### PROVIDED DATA
>>>>
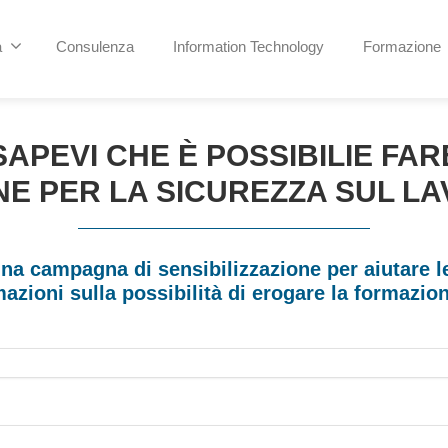
a
Consulenza
Information Technology
Formazione
SAPEVI CHE È POSSIBILIE FAR
E PER LA SICUREZZA SUL L
na campagna di sensibilizzazione per aiutare le
azioni sulla possibilità di erogare la formazio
<<<<
### WORK ORDER
All the records need to be set down word for word, with the images left out.

### PROBLEM SOLUTION
a
Consulenza
Information Technology
Formazione
SAPEVI CHE È POSSIBILIE FAR
E PER LA SICUREZZA SUL L
na campagna di sensibilizzazione per aiutare le
azioni sulla possibilità di erogare la formazio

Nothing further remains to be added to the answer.